__DATA EXCERPTS__
────────────────────────────────────────
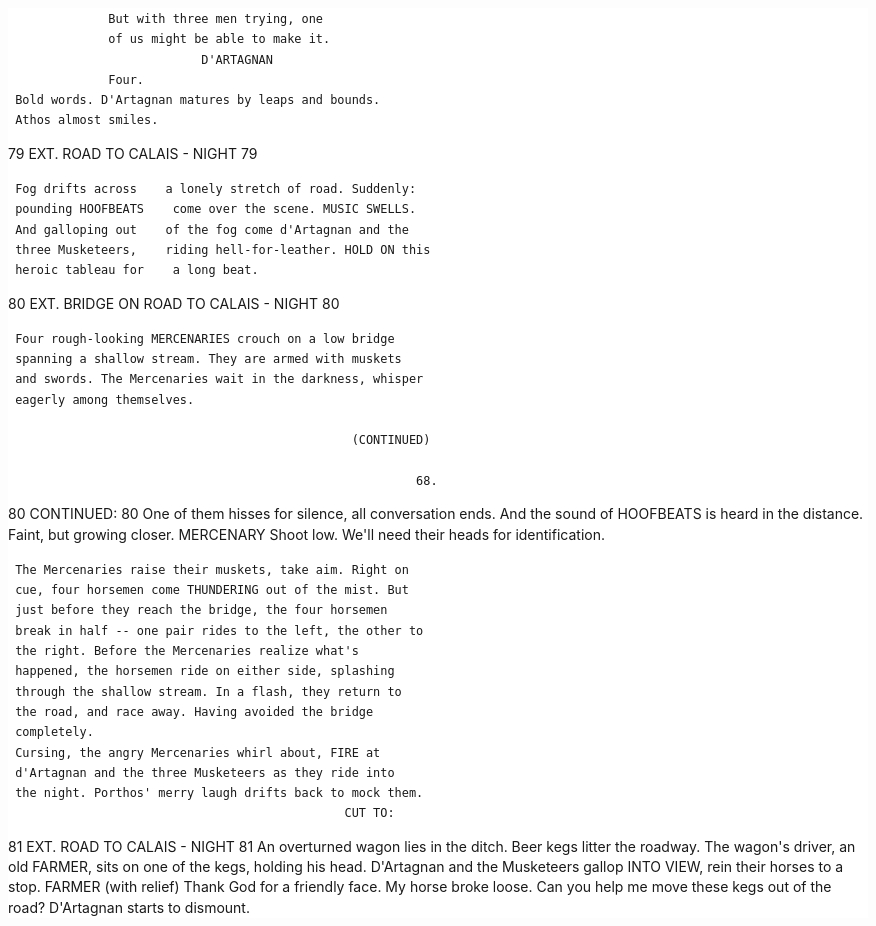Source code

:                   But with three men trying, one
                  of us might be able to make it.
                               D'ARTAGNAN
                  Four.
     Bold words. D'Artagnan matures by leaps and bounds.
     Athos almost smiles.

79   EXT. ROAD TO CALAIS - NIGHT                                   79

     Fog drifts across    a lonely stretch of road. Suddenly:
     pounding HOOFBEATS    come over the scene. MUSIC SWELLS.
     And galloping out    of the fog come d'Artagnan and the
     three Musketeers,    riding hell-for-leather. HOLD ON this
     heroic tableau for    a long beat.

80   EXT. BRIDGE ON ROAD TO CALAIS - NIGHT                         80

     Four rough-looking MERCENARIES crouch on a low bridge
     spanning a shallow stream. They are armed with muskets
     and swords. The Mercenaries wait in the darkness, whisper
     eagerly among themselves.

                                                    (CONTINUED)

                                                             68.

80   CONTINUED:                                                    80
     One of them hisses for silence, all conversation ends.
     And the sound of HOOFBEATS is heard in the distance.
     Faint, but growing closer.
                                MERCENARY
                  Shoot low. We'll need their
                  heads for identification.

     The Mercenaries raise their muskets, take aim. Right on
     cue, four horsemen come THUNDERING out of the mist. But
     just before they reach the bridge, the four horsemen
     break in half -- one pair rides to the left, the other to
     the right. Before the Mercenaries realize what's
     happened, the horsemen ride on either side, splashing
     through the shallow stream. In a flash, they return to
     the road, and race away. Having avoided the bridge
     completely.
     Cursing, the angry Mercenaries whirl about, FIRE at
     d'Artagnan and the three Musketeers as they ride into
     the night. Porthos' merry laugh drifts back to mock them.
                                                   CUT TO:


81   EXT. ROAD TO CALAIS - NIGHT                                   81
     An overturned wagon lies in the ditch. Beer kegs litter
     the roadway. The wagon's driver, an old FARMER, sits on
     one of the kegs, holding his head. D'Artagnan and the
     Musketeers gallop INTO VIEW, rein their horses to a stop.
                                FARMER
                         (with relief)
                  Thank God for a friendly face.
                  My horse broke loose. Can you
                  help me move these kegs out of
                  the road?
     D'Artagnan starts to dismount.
────────────────────────────────────────
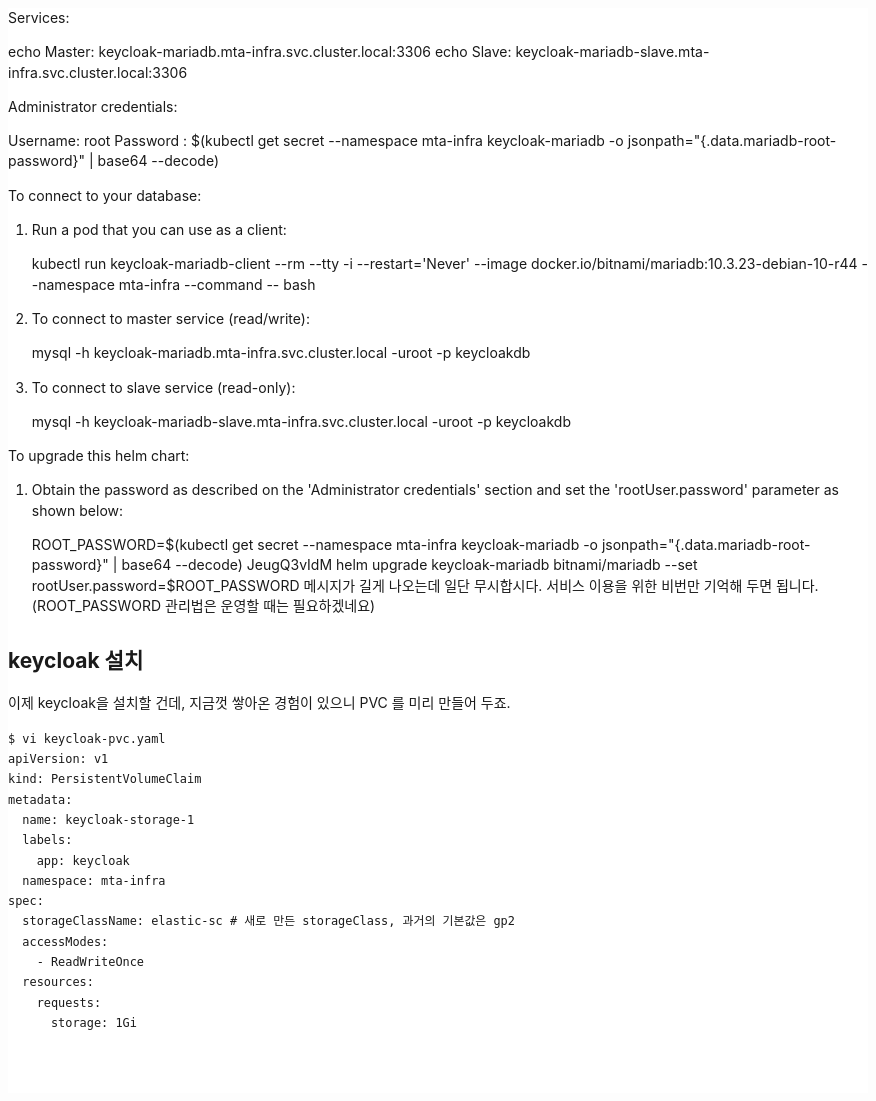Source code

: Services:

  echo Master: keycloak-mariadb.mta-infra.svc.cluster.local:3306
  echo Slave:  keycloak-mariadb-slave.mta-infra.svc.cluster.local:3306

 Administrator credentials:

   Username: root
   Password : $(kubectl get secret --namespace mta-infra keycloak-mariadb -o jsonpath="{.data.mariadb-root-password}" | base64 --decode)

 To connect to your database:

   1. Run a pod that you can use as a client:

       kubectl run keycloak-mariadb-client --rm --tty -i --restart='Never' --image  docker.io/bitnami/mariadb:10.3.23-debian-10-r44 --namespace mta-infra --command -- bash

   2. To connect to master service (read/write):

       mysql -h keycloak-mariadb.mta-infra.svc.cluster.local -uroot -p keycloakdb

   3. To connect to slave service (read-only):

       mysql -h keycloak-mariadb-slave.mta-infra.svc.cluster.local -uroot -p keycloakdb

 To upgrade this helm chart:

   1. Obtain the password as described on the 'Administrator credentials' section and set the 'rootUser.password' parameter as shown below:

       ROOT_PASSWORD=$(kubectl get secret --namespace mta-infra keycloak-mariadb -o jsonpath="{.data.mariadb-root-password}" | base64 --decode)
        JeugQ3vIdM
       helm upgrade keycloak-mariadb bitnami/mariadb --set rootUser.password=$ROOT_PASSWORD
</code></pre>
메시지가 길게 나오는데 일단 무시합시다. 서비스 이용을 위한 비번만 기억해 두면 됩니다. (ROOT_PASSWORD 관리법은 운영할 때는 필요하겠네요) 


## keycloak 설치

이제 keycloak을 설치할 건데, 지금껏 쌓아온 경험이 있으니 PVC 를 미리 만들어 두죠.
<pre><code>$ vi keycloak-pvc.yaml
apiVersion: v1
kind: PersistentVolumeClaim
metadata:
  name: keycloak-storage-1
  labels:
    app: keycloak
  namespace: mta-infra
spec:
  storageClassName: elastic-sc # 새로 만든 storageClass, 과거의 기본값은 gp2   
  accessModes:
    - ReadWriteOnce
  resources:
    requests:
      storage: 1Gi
────────────────────────────────────────
__DIRECTIVE__
Filter the entries above and return only the lines holding "Administrator".

__EXERCISE RESPONSE__
 Administrator credentials:
   1. Obtain the password as described on the 'Administrator credentials' section and set the 'rootUser.password' parameter as shown below:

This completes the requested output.